Florida officials on Tuesday completed “Operation Kandy Krush,” uncovering nearly 70,000 packages of edible hemp products with packaging that target children due to their likeness to common, branded, candies such as Air Heads, Skittles, Trolli gummy candies, Jolly Ranchers, Sour Patch Kids, and Life Savers.
The products were outlawed by a measure passed during the 2023 legislative session. The bill defined the term “attractive to children” to mean manufactured in the shape of humans, cartoons, or animals; manufactured in a form that bears any reasonable resemblance to an existing candy product that is familiar to the public as a widely distributed, branded food product such that a product could be mistaken for the branded product, especially by children; or containing any color additives.
In a statement, Florida Commissioner of Agriculture Wilton Simpson said the action “sends a clear message that illegal and unsafe hemp products have no place” in the state, and officials “will continue diligently enforcing the law to keep … communities safe.”
“As part of our ongoing commitment to safeguarding Florida’s children and consumers, we launched ‘Operation Kandy Krush,’ Florida’s most extensive hemp inspection sweep ever.

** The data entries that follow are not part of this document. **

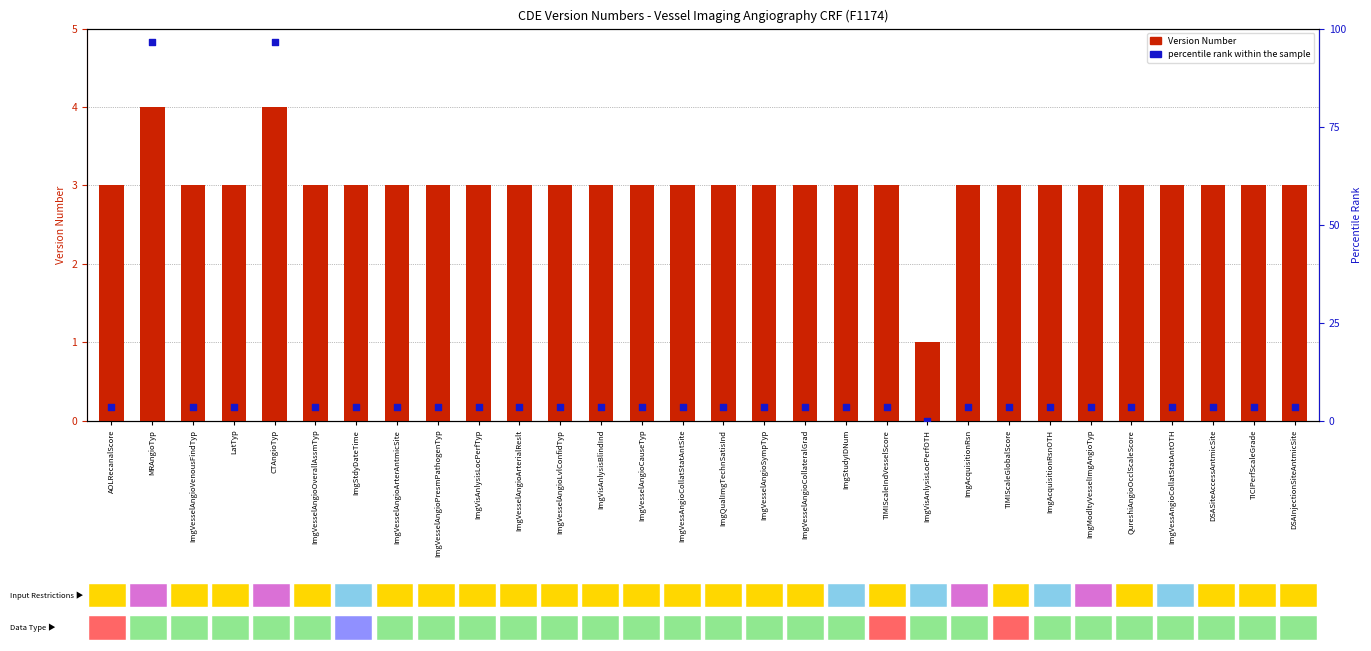

Which series has the widest spread of Y values?

percentile rank within the sample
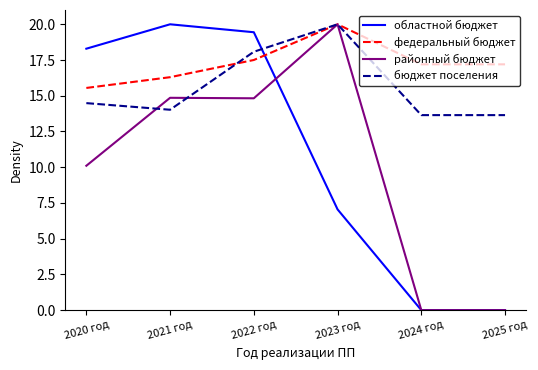

What position from the left is 2024 год?

5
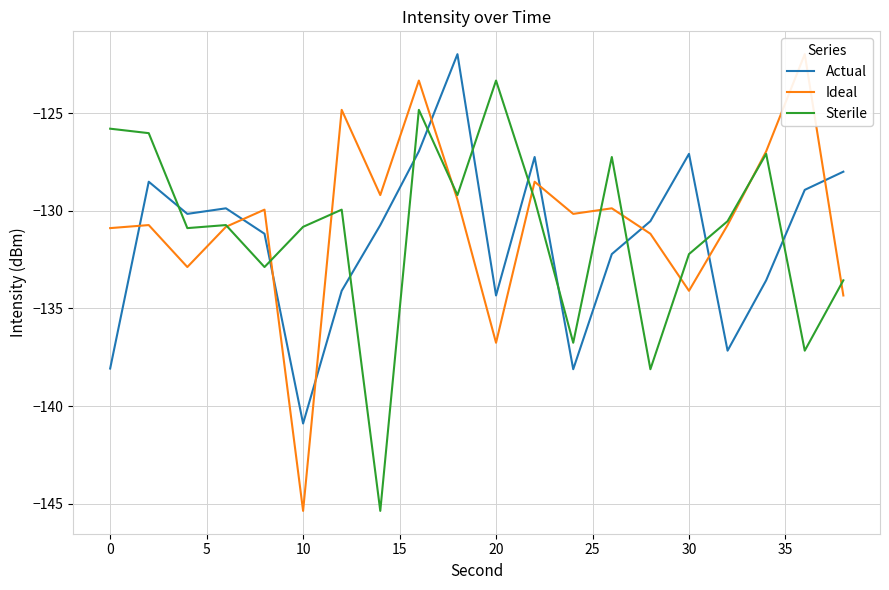

What is the lowest value of the Actual series?

-140.9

Today, we’re proud to announce the results, as we’ve uncovered nearly 70,000 hemp products – including euphoric, high-potency THC products – specifically designed to appeal to children, a blatant violation of Florida law.” — Simpson in a press release
The sweep included inspections of more than 475 food establishments in 37 Florida counties.
Under the law, consumers must be 21 or older to purchase hemp products that contain THC, requires such products to be packaged in a safe container, and requires ingestible hemp products to be held to the same health and safety standards as other food products.